It's been a crazy few days for Jon Snow. First, he gets assassinated by his own men. Then he comes back from the dead. After that he has to execute the men who killed him. Who could blame the guy for deciding, as he did at the end of Sunday's episode, that he'd had enough of the Night's Watch, walking away from the Wall seemingly for good?
The episode was titled "Oathbreaker" after Snow's decision, which brings us to an interesting philosophical question: Did Jon Snow break his Night's Watch oaths by abandoning the brotherhood? For reference's sake, here's the show's version of that oath:
Night gathers, and now my watch begins. It shall not end until my death. I shall take no wife, hold no lands, father no children. I shall wear no crowns and win no glory. I shall live and die at my post. I am the sword in the darkness. I am the watcher on the walls. I am the shield that guards the realms of men. I pledge my life and honor to the Night's Watch, for this night and all the nights to come.

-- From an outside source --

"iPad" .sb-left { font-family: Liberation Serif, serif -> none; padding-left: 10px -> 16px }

Most relevant to our interests is the "shall not end until my death" part. As Kit Harington was very fond of reminding us during Thrones' off-season, Jon Snow definitely died when he was stabbed by those Night's Watch mutineers. But in most understandings of death, the fact that you can't come back is a pretty fundamental part. If a death is not permanent, does it still count as a death?
According to the Stanford Encyclopedia of Philosophy, scholars didn't begin to debate the exact definition of death in earnest until the 20th century. In the real medieval world, medical care was such that various gradations of death were a moot point: If your brain died, your heart died shortly thereafter, and vice versa. (Of course, this same lack of strict definitions meant that people were sometimes buried when they were not yet dead, a particular fear in the Victorian era.) Today, the philosophical debate has real-world implications for the field of medical ethics. If death is the loss of human consciousness, is someone in a persistent vegetative state dead? If death is the loss of some theoretical thing we'll call "personhood," is someone in the advanced stages of dementia dead? And if death is simply the end of cardiac function, has someone who's been revived after their heart actually stops back from the dead?

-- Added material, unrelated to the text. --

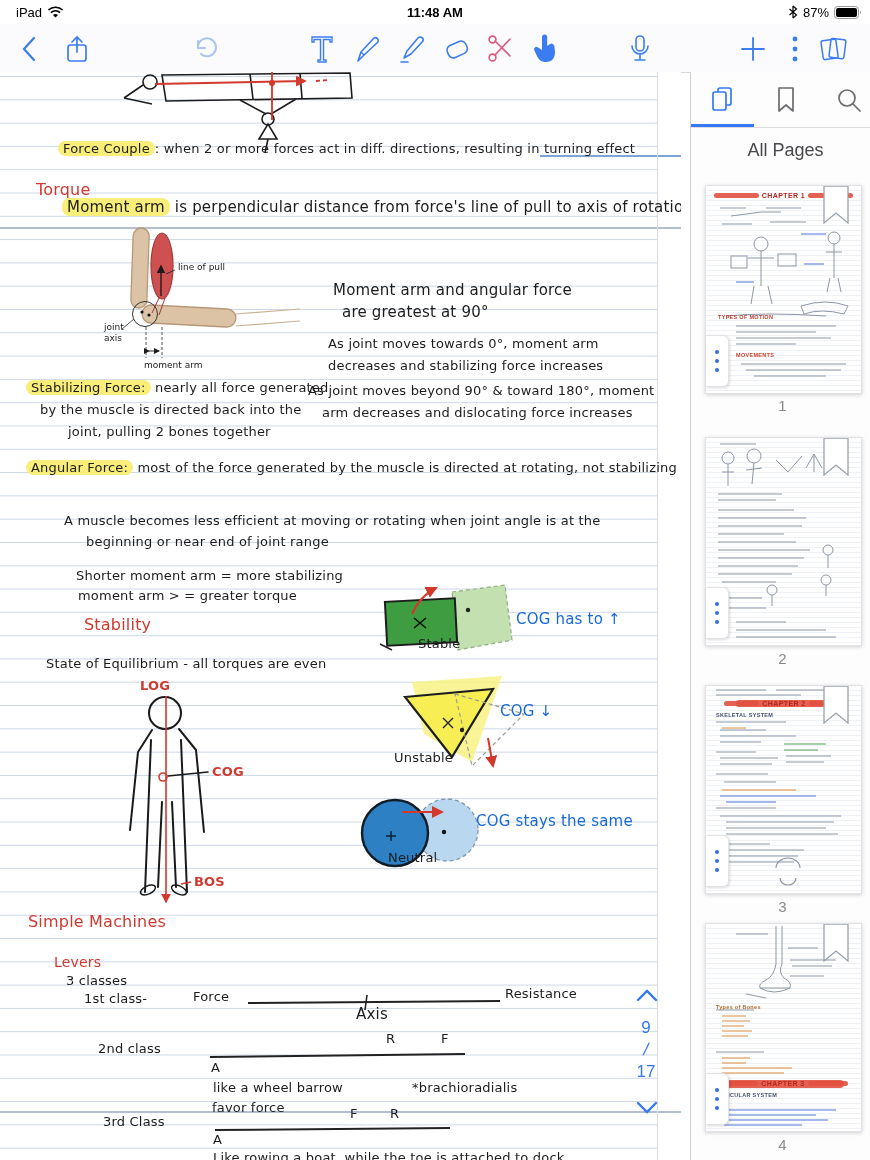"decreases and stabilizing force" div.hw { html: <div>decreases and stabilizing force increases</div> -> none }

If so, that's the clearest possible model for Jon Snow, who was brought back after being dead roughly 24 hours — which is nothing compared to this Russian grandmother. The bad news for him, though, is that the Night's Watch vow is best understood as a verbal contract, and most modern legal definitions of death specify that it must in fact be permanent. As Duhaime's Law Dictionary puts it, death is the "irreversible cessation of circulatory and respiratory functions and of all functions of the entire brain, including the brain stem." The norms of Westeros aren't clear, but in the present world, if you come back from the dead, by definition, you weren't really dead.
And we don't even have to get that pedantic about it. The Night's Watch, whose whole raison d'être is battling ice zombies, know they're living in a fantasy world, and thus have constructed a clever workaround against anyone who might try to use the "die, then come back" loophole for getting out of their vows. It's there in the last sentence: "I pledge my life and honor to the Night's Watch, for this night and all the nights to come." So there you have it — as long as the world still exists, the men of the Night's Watch are sworn to defend it, no matter how many times they've died.
Ultimately, though, since the men of the Night's Watch seem to regard Snow as something closer to a god right now, it's unlikely that any barracks lawyer is about to ride up and punish him for failing to read the fine print. But it is a warning to anyone who'd like to follow in his footsteps: Strange women cutting hair and saying magic words is no basis for getting out of your vows!